Multi-omic analysis of skeletal muscle in response to disuse and retraining in trained and untrained individuals

Abstract

We previously examined how resistance training status (RT) in young healthy individuals, either well-resistance trained (T) or untrained (UT), affected molecular markers with leg immobilization followed by recovery RT. Participants largely showed similar patterns at the molecular level despite divergent phenotypic patterns.
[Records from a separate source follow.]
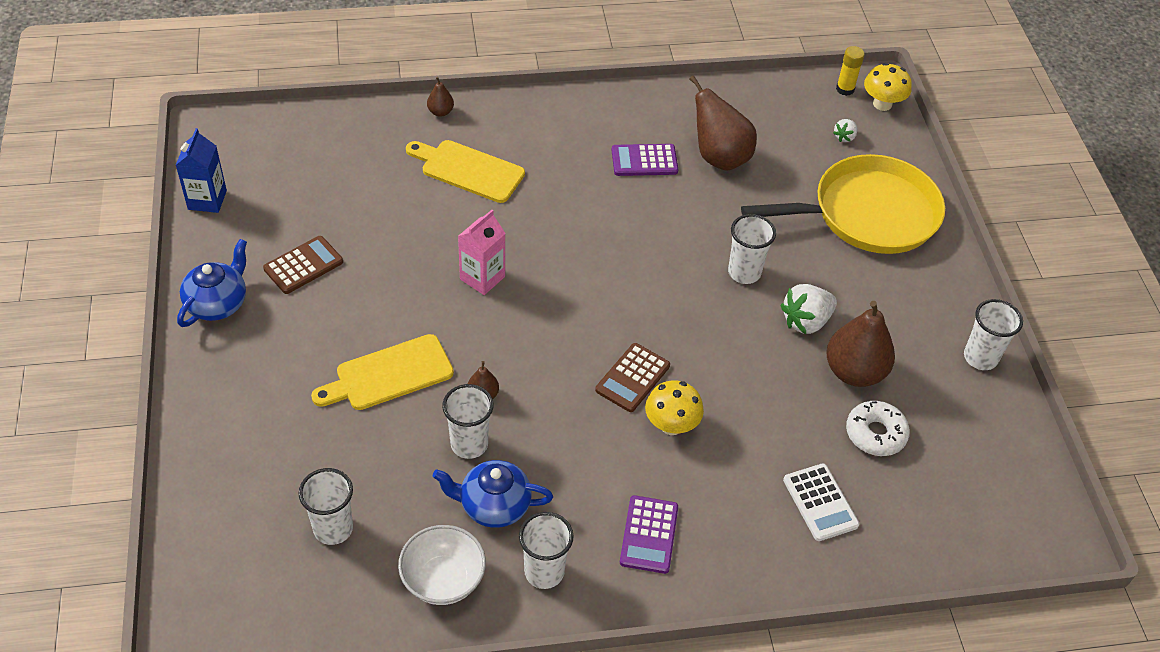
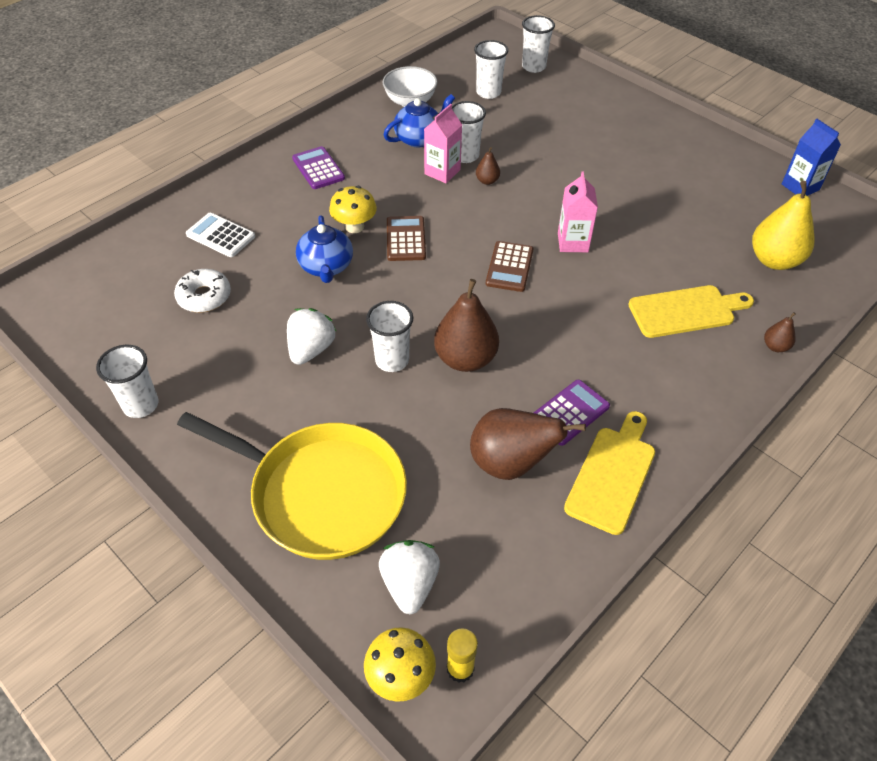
camera: 145 degrees right, 0 degrees up
blue teapot [177,239,247,327] -> blue teapot moved to [296,215,353,283]
brown calculator [263,236,343,294] -> brown calculator moved to [486,241,533,292]
yellow cutting board [311,334,454,410] -> yellow cutting board moved to [564,411,655,535]
white cup [519,512,574,589] -> white cup moved to [522,15,555,73]
yellow pan [741,154,945,254] -> yellow pan turned 105 degrees counterclockwise [177,412,407,560]
brown pear [826,301,895,387] -> brown pear moved to [434,279,499,372]
white strawberry [833,119,857,142] -> white strawberry [379,540,440,614], size x1.89
none -> pink carton [424,104,462,183]
none -> yellow pear [752,181,815,270]

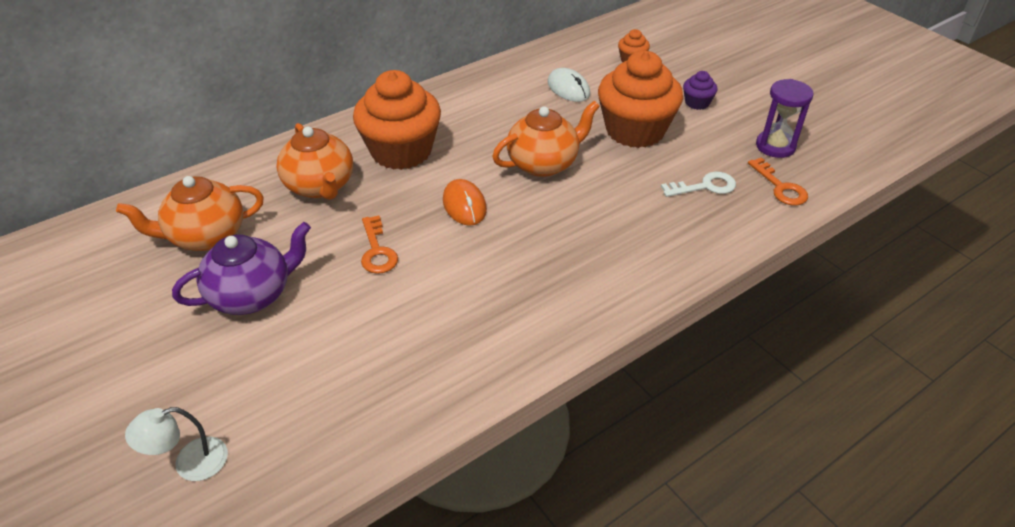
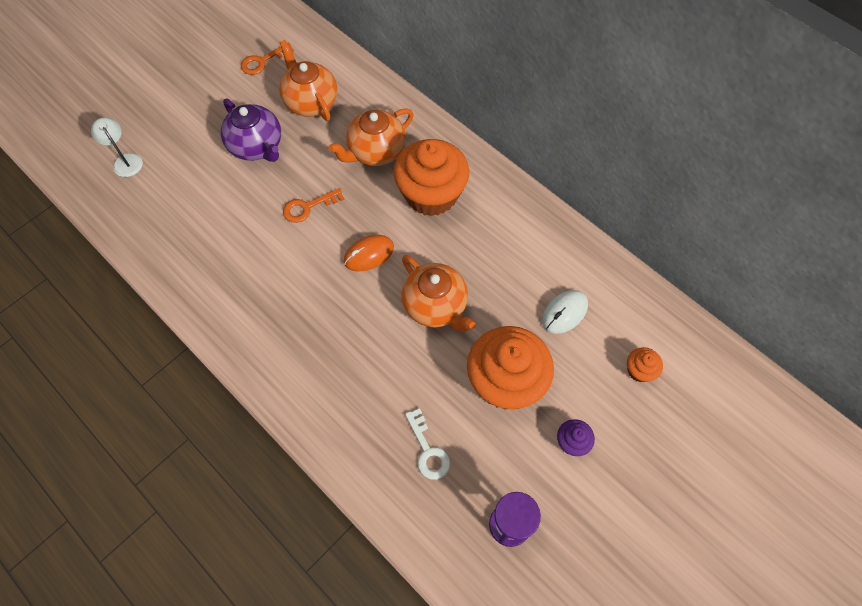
camera: 80 degrees right, 20 degrees up
orange key [748,157,808,205] -> orange key moved to [241,43,294,75]

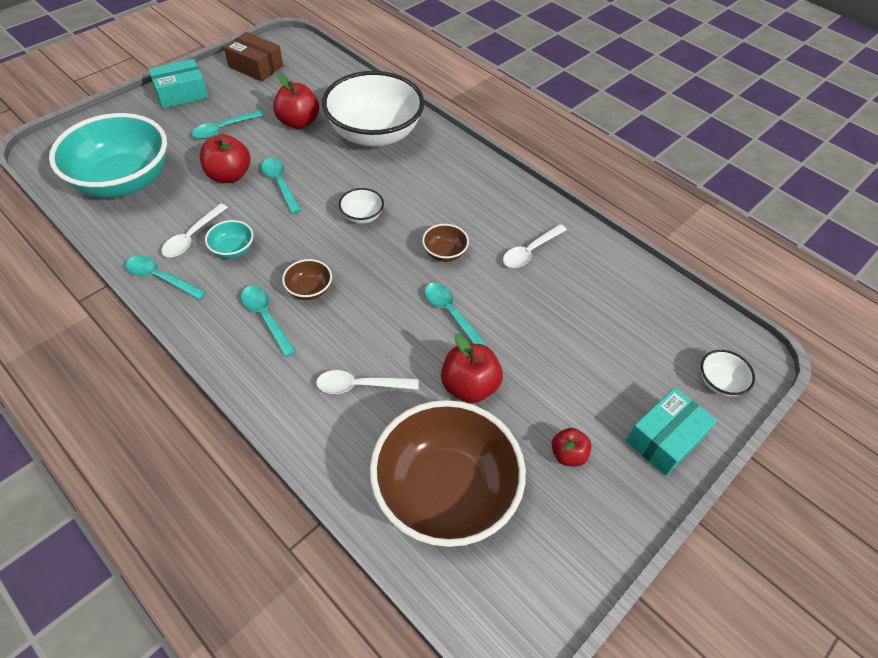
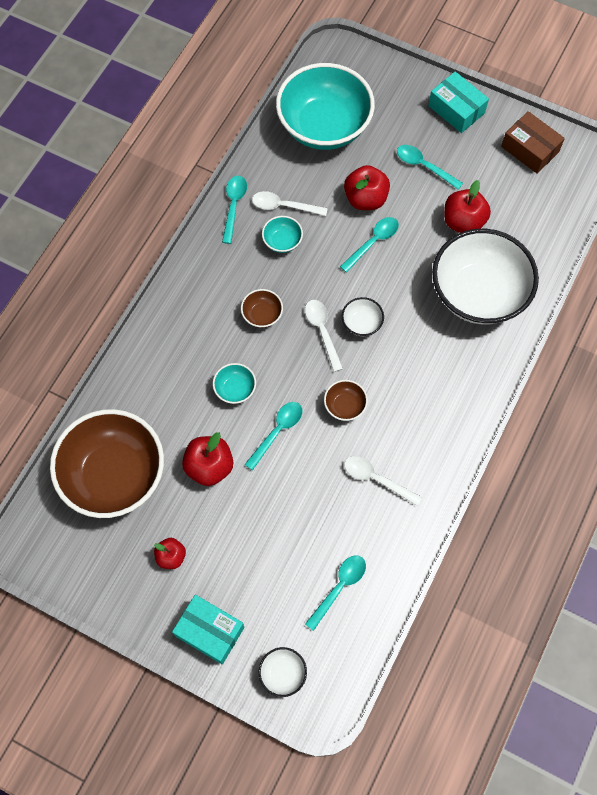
camera: 75 degrees right, 15 degrees up
brown box [224,32,283,81] -> brown box turned 60 degrees counterclockwise [501,111,565,173]
turquoise spoon [241,286,296,357] -> turquoise spoon moved to [305,555,366,631]
white spoon [316,370,419,394] -> white spoon moved to [305,300,343,372]
none -> turquoise bowl [213,363,256,404]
Therefore, we opted to conduct the current study, where the transcriptome, microRNA (miR)-ome, and the proteome were examined at baseline (PRE), after two weeks of limb immobilization (MID) and after a subsequent eight weeks of RT (POST). Bioinformatic methods were used to analyze each -ome independently for multiple comparisons (training status at each timepoint, training status by timepoint, time alone), predict the top ten features predictive of disuse atrophy and RT-induced hypertrophy, and integrate each -ome to reveal modules affected from RNA to protein. The majority of identified differences were primarily time-driven rather than training status-driven, indicating a similar molecular response to each phase of this intervention regardless of training status. Furthermore, the proteome appeared to be the most responsive to both phases of this intervention. It was also revealed that different physiological systems were implicated with disuse atrophy at the transcriptome (mitochondrial and neuronal communication), miR-ome (ERBB signaling, cell cycle), and proteome (rRNA regulation, ubiquitin proteases), deepening the notion that atrophy is a multifactorial and complex phenomenon. Finally, the potentially novel ALK-STAT3 axis was revealed as a potential signaling node in disuse atrophy when all three -omes were integrated. These results are limited to a young adult cohort undergoing noncomplicated disuse atrophy followed by lower body focused RT.